# Difference between revisions of "Cauchy Integral theorem"

The Cauchy Integral theorem states that for a function $f(z)$ which is analytic inside and on a simple closed curve $C$ in some region ${\mathcal {R}}$ of the complex $z$ plane, for a complex number $a$ inside $C$ $f(a)={\frac {1}{2\pi i}}\int _{C}{\frac {f(z)}{z-a}};dz.$ Proof:

For $f(a)$ a constant, we may rewrite $dz=d(z-a)$ , and noting that $z-a=|z-a|e^{i\phi }$ and $d(z-a)=i|z-a|e^{i\phi }\;d\phi$ , and taking the contour of integration to be a circle of unit radius $C:|z-a=1$ , we may write

${\frac {1}{2\pi i}}\int _{C}{\frac {f(a)}{z-a}}\;dz={\frac {f(a)}{2\pi i}}\int _{0}^{2\pi }{\frac {i|z-a|e^{i\phi }\;d\phi }{|z-a|e^{i\phi }}}=f(a)$ .

By Cauchy's Theorem, we may deform the contour into any closed curve that contains the point $z-a$ and the result holds.

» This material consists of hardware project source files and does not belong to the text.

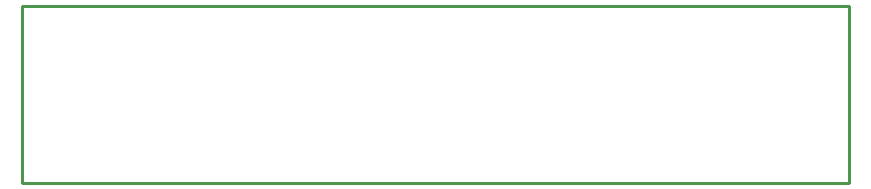
<source format=gko>
G04*
G04 #@! TF.GenerationSoftware,Altium Limited,Altium Designer,23.9.2 (47)*
G04*
G04 Layer_Color=16711935*
%FSLAX44Y44*%
%MOMM*%
G71*
G04*
G04 #@! TF.SameCoordinates,CC6E2E45-683C-497C-A537-BDC6FAE405B9*
G04*
G04*
G04 #@! TF.FilePolarity,Positive*
G04*
G01*
G75*
%ADD11C,0.2540*%
D11*
X659130Y1014730D02*
X1359130D01*
X659130Y864730D02*
Y1014730D01*
X1359130Y864730D02*
Y1014730D01*
X659130Y864730D02*
X1359130D01*
M02*

</source>
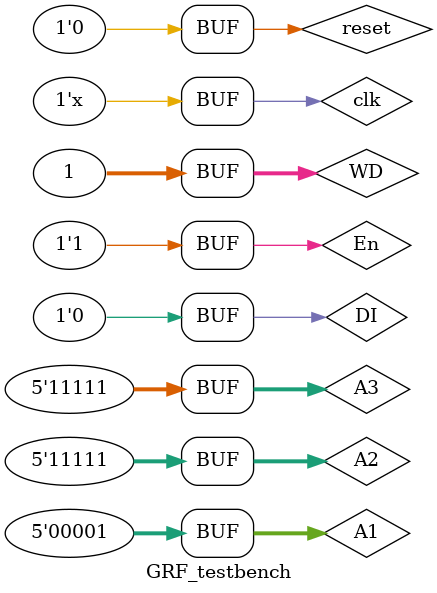
<source format=v>
`timescale 1ns / 1ps


module GRF_testbench;

	// Inputs
	reg clk;
	reg reset;
	reg [4:0] A1;
	reg [4:0] A2;
	reg [4:0] A3;
	reg [31:0] WD;
	reg En;

	// Outputs
	wire [31:0] BUSA;
	wire [31:0] BUSB;

	// Instantiate the Unit Under Test (UUT)
	GRF uut (
		.clk(clk), 
		.reset(reset), 
		.A1(A1), 
		.A2(A2), 
		.A3(A3), 
		.WD(WD), 
		.En(En), 
		.BUSA(BUSA), 
		.BUSB(BUSB)
	);

	initial begin
		// Initialize Inputs
		clk = 0;
		reset = 0;
		A1 = 0;
		A2 = 0;
		A3 = 0;
		DI = 0;
		En = 0;

		// Wait 100 ns for global reset to finish
		#100;
      
		//²âÊÔÊ¹ÄÜ¶Ë
		WD=32'h00000004;
		A3=5'b00001;
		A1=5'b00001;
		A2=5'b00010;
		#10
		// Add stimulus here
		En=1;
		WD=32'h00000008;
		#10
		//²âÊÔ±ßÔµ¼Ä´æÆ÷
		WD=32'h00000001;
		A3=5'b11111;
		A2=5'b11111;
	end
	
		always #5 clk=~clk;
      
endmodule


</source>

For the case when $f(z)$ is not constant we may write

${\frac {1}{2\pi i}}\int _{C}{\frac {f(z)}{z-a}}\;dz={\frac {1}{2\pi i}}\int _{C}{\frac {f(a)}{z-a}}\;dz+{\frac {1}{2\pi i}}\int _{C}{\frac {f(z)-f(a)}{z-a}}\;dz=f(a)+{\frac {1}{2\pi i}}\int _{C}{\frac {f(z)-f(a)}{z-a}}\;dz$ .

We must show that the second term on the left is identically zero.

In a vanishingly small neighborhood $C:|z-a|=\varepsilon$ ${\frac {1}{2\pi i}}\int _{C}{\frac {f(z)-f(a)}{z-a}}\;dz\rightarrow {\frac {1}{2\pi i}}\int _{C}f^{\prime }(z)\;dz=0$ .

Because the derivative of an analytic function is also analytic, the integral vanishes identically within a neighborhood of $z=a$ . By Cauchy's theorem, the contour of integration may be expanded to any closed curve within ${\mathcal {R}}$ that contains the point $z=a$ thus showing that the integral is identically zero.